More Support Needed for Young Mothers in Care

by Sabra Jackson, New York

In 2004, my two children, ages 10 years and 3years, were removed from my home and placed in foster care. I was one of the lucky ones: they were returned to me in 2005 and to date my children have made successful transitions to reunification.

I am a Parent Organizer for New York City’s Child Welfare Organizing Project, a parent advocacy organization that helps parents who are involved with the child welfare system. As a CWOP organizer, I help other parents learn how to become effective advocates and I advocate for child welfare reform.

Thankfully, my own children are able to live with me again and I can give them the stable and nurturing life they deserve. Unfortunately, this is not true for many young people in care. Some of the most frightening stories I hear are those of young foster girls becoming mothers. These girls, who are already victimized due to the abuse or neglect they received in their own homes, are being victimized again when their children are removed from them. The children are not being removed because they are being abused or neglected—they are being removed solely because these girls are in state custody. To add insult to injury, these young women are often denied a reasonable chance of ever getting their children back.

Young girls and boys who become parents while in foster care should be given a chance to be good parents to their children.
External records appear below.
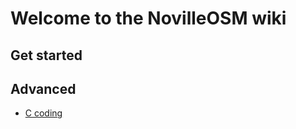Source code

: # Welcome to the NovilleOSM wiki
## Get started

## Advanced
- [C coding](https://samma2009.github.io/NovilleOSM/Ccoding)
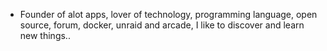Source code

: - Founder of alot apps, lover of technology, programming language, open source, forum, docker, unraid and arcade, I like to discover and learn new things..
  <br>





















































































































































































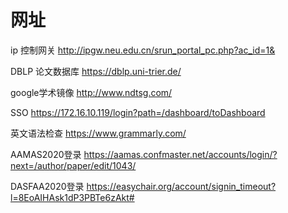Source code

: # 网址
ip 控制网关
http://ipgw.neu.edu.cn/srun_portal_pc.php?ac_id=1&

DBLP 论文数据库
https://dblp.uni-trier.de/

google学术镜像
http://www.ndtsg.com/

SSO
https://172.16.10.119/login?path=/dashboard/toDashboard

英文语法检查
https://www.grammarly.com/

AAMAS2020登录
https://aamas.confmaster.net/accounts/login/?next=/author/paper/edit/1043/


DASFAA2020登录
https://easychair.org/account/signin_timeout?l=8EoAIHAsk1dP3PBTe6zAkt#

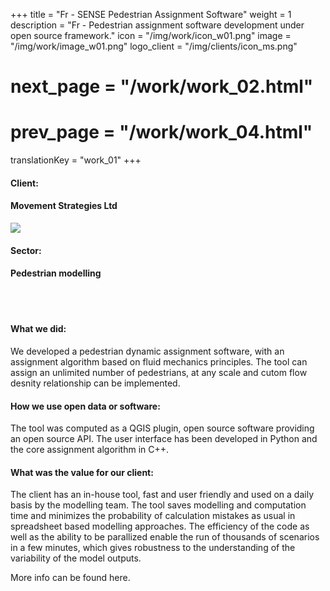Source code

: +++
title = "Fr - SENSE Pedestrian Assignment Software"
weight = 1
description = "Fr - Pedestrian assignment software development under open source framework."
icon = "/img/work/icon_w01.png"
image = "/img/work/image_w01.png"
logo_client = "/img/clients/icon_ms.png"
# next_page = "/work/work_02.html"
# prev_page = "/work/work_04.html"
translationKey = "work_01"
+++

<div class="row">
	<div class="col-sm-3"><h4>Client:</h4></div>
	<div class="col-sm-3"> <h4><a><href = "https://movementstrategies.com">Movement Strategies Ltd</a> </h4> </div>
	<div class="col-sm-3"><a><href = "https://movementstrategies.com"/> <img src="/img/clients/icon_ms.png" /></a></div>
</div>	

<div class="row">
	<div class="col-sm-3"><h4>Sector:</h4></div>
	<div class="col-sm-3"> <h4>Pedestrian modelling</div>
	<div class="col-sm-3"></div>
</div>	

<br></br>
<h4>What we did:</h4> 
<p>
We developed a pedestrian dynamic assignment software, with an assignment algorithm based on fluid mechanics principles. The tool can assign an unlimited number of pedestrians, at any scale and cutom flow desnity relationship can be implemented.
</p>

<h4>How we use open data or software:</h4>
<p>
The tool was computed as a <a><href = "www.qgis.com">QGIS</a> plugin, open source software providing an open source API. The user interface has been developed in Python and the core assignment algorithm in C++.
</p>

<h4>What was the value for our client:</h4>
<p>
The client has an in-house tool, fast and user friendly and used on a daily basis by the modelling team. The tool saves modelling and computation time and minimizes the probability of calculation mistakes as usual in spreadsheet based modelling approaches. The efficiency of the code as well as the ability to be parallized enable the run of thousands of scenarios in a few minutes, which gives robustness to the understanding of the variability of the model outputs.
</p>

<p>
More info can be found <a><href = "https://movementstrategies.com/blog-posts/modelling-pedestrian-movement-with-sense-old-science-new-approach">here</a>.
</p>


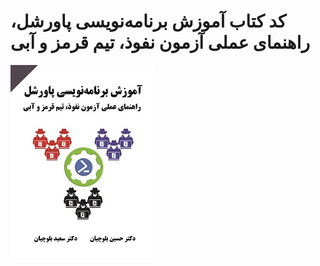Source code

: # 
# کد کتاب آموزش برنامه‌نویسی پاورشل، راهنمای عملی آزمون نفوذ، تیم قرمز و آبی


![alt text](Cover.jpg "Title Text")
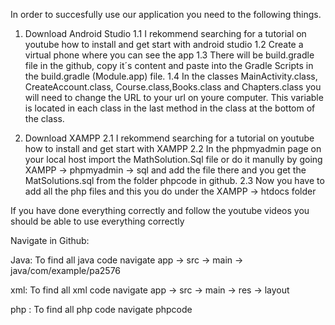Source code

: In order to succesfully use our application you need to the following things.

1. Download Android Studio
	1.1 I rekommend searching for a tutorial on youtube how to install and get start with android studio
	1.2 Create a virtual phone where you can see the app
	1.3 There will be build.gradle file in the github, copy it´s content and paste into the Gradle Scripts in the build.gradle (Module.app) file.
	1.4 In the classes MainActivity.class, CreateAccount.class, Course.class,Books.class and Chapters.class you will need to change the URL to your url on youre computer.
	    This variable is located in each class in the last method in the class at the bottom of the class.

2. Download XAMPP 
	2.1 I rekommend searching for a tutorial on youtube how to install and get start with XAMPP
	2.2 In the phpmyadmin page on your local host import the MathSolution.Sql file or do it manully by going XAMPP -> phpmyadmin -> sql and add the file there and you
	    get the MatSolutions.sql from the folder phpcode in github.
	2.3 Now you have to add all the php files and this you do under the XAMPP -> htdocs folder

If you have done everything correctly and follow the youtube videos you should be able to use everything correctly

Navigate in Github:

Java:
To find all java code navigate app -> src -> main -> java/com/example/pa2576

xml:
To find all xml code navigate app -> src -> main -> res -> layout

php :
To find all php code navigate phpcode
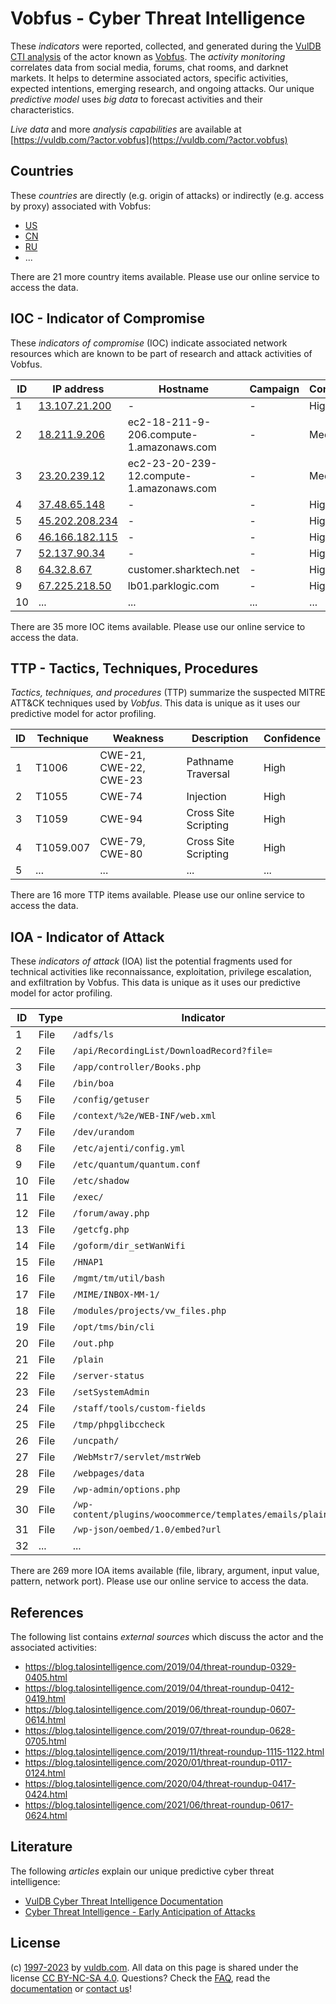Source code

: # Vobfus - Cyber Threat Intelligence

These _indicators_ were reported, collected, and generated during the [VulDB CTI analysis](https://vuldb.com/?kb.cti) of the actor known as [Vobfus](https://vuldb.com/?actor.vobfus). The _activity monitoring_ correlates data from social media, forums, chat rooms, and darknet markets. It helps to determine associated actors, specific activities, expected intentions, emerging research, and ongoing attacks. Our unique _predictive model_ uses _big data_ to forecast activities and their characteristics.

_Live data_ and more _analysis capabilities_ are available at [https://vuldb.com/?actor.vobfus](https://vuldb.com/?actor.vobfus)

## Countries

These _countries_ are directly (e.g. origin of attacks) or indirectly (e.g. access by proxy) associated with Vobfus:

* [US](https://vuldb.com/?country.us)
* [CN](https://vuldb.com/?country.cn)
* [RU](https://vuldb.com/?country.ru)
* ...

There are 21 more country items available. Please use our online service to access the data.

## IOC - Indicator of Compromise

These _indicators of compromise_ (IOC) indicate associated network resources which are known to be part of research and attack activities of Vobfus.

ID | IP address | Hostname | Campaign | Confidence
-- | ---------- | -------- | -------- | ----------
1 | [13.107.21.200](https://vuldb.com/?ip.13.107.21.200) | - | - | High
2 | [18.211.9.206](https://vuldb.com/?ip.18.211.9.206) | ec2-18-211-9-206.compute-1.amazonaws.com | - | Medium
3 | [23.20.239.12](https://vuldb.com/?ip.23.20.239.12) | ec2-23-20-239-12.compute-1.amazonaws.com | - | Medium
4 | [37.48.65.148](https://vuldb.com/?ip.37.48.65.148) | - | - | High
5 | [45.202.208.234](https://vuldb.com/?ip.45.202.208.234) | - | - | High
6 | [46.166.182.115](https://vuldb.com/?ip.46.166.182.115) | - | - | High
7 | [52.137.90.34](https://vuldb.com/?ip.52.137.90.34) | - | - | High
8 | [64.32.8.67](https://vuldb.com/?ip.64.32.8.67) | customer.sharktech.net | - | High
9 | [67.225.218.50](https://vuldb.com/?ip.67.225.218.50) | lb01.parklogic.com | - | High
10 | ... | ... | ... | ...

There are 35 more IOC items available. Please use our online service to access the data.

## TTP - Tactics, Techniques, Procedures

_Tactics, techniques, and procedures_ (TTP) summarize the suspected MITRE ATT&CK techniques used by _Vobfus_. This data is unique as it uses our predictive model for actor profiling.

ID | Technique | Weakness | Description | Confidence
-- | --------- | -------- | ----------- | ----------
1 | T1006 | CWE-21, CWE-22, CWE-23 | Pathname Traversal | High
2 | T1055 | CWE-74 | Injection | High
3 | T1059 | CWE-94 | Cross Site Scripting | High
4 | T1059.007 | CWE-79, CWE-80 | Cross Site Scripting | High
5 | ... | ... | ... | ...

There are 16 more TTP items available. Please use our online service to access the data.

## IOA - Indicator of Attack

These _indicators of attack_ (IOA) list the potential fragments used for technical activities like reconnaissance, exploitation, privilege escalation, and exfiltration by Vobfus. This data is unique as it uses our predictive model for actor profiling.

ID | Type | Indicator | Confidence
-- | ---- | --------- | ----------
1 | File | `/adfs/ls` | Medium
2 | File | `/api/RecordingList/DownloadRecord?file=` | High
3 | File | `/app/controller/Books.php` | High
4 | File | `/bin/boa` | Medium
5 | File | `/config/getuser` | High
6 | File | `/context/%2e/WEB-INF/web.xml` | High
7 | File | `/dev/urandom` | Medium
8 | File | `/etc/ajenti/config.yml` | High
9 | File | `/etc/quantum/quantum.conf` | High
10 | File | `/etc/shadow` | Medium
11 | File | `/exec/` | Low
12 | File | `/forum/away.php` | High
13 | File | `/getcfg.php` | Medium
14 | File | `/goform/dir_setWanWifi` | High
15 | File | `/HNAP1` | Low
16 | File | `/mgmt/tm/util/bash` | High
17 | File | `/MIME/INBOX-MM-1/` | High
18 | File | `/modules/projects/vw_files.php` | High
19 | File | `/opt/tms/bin/cli` | High
20 | File | `/out.php` | Medium
21 | File | `/plain` | Low
22 | File | `/server-status` | High
23 | File | `/setSystemAdmin` | High
24 | File | `/staff/tools/custom-fields` | High
25 | File | `/tmp/phpglibccheck` | High
26 | File | `/uncpath/` | Medium
27 | File | `/WebMstr7/servlet/mstrWeb` | High
28 | File | `/webpages/data` | High
29 | File | `/wp-admin/options.php` | High
30 | File | `/wp-content/plugins/woocommerce/templates/emails/plain/` | High
31 | File | `/wp-json/oembed/1.0/embed?url` | High
32 | ... | ... | ...

There are 269 more IOA items available (file, library, argument, input value, pattern, network port). Please use our online service to access the data.

## References

The following list contains _external sources_ which discuss the actor and the associated activities:

* https://blog.talosintelligence.com/2019/04/threat-roundup-0329-0405.html
* https://blog.talosintelligence.com/2019/04/threat-roundup-0412-0419.html
* https://blog.talosintelligence.com/2019/06/threat-roundup-0607-0614.html
* https://blog.talosintelligence.com/2019/07/threat-roundup-0628-0705.html
* https://blog.talosintelligence.com/2019/11/threat-roundup-1115-1122.html
* https://blog.talosintelligence.com/2020/01/threat-roundup-0117-0124.html
* https://blog.talosintelligence.com/2020/04/threat-roundup-0417-0424.html
* https://blog.talosintelligence.com/2021/06/threat-roundup-0617-0624.html

## Literature

The following _articles_ explain our unique predictive cyber threat intelligence:

* [VulDB Cyber Threat Intelligence Documentation](https://vuldb.com/?kb.cti)
* [Cyber Threat Intelligence - Early Anticipation of Attacks](https://www.scip.ch/en/?labs.20201022)

## License

(c) [1997-2023](https://vuldb.com/?kb.changelog) by [vuldb.com](https://vuldb.com/?kb.about). All data on this page is shared under the license [CC BY-NC-SA 4.0](https://creativecommons.org/licenses/by-nc-sa/4.0/). Questions? Check the [FAQ](https://vuldb.com/?kb.faq), read the [documentation](https://vuldb.com/?kb) or [contact us](https://vuldb.com/?contact)!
The system should help them break the cycle of abuse and neglect. They should be supported with education, jobs, and housing, and should get guidance on how to prevent pregnancies in the first place.

If Congress wants to help these young people, it should provide enough funding to prevent the need to break families apart in the first place. When children do need to enter foster care, funding has to go to help parents get the services they need so that families do not have to be separated for long. And when parents can’t care for their children, we should permanently connect the children with relatives or other adults who can give them the love they need. In addition, teen pregnancy prevention programs should be in place to educate young people; transition services should help them learn how to manage their money and stay in school; and funding should be available to help them become educated and employed.

I’m lucky that my children were able to come back home and I can watch them grow into young adults under my own roof. They are lucky too. We need to do more for those young people who are not so lucky.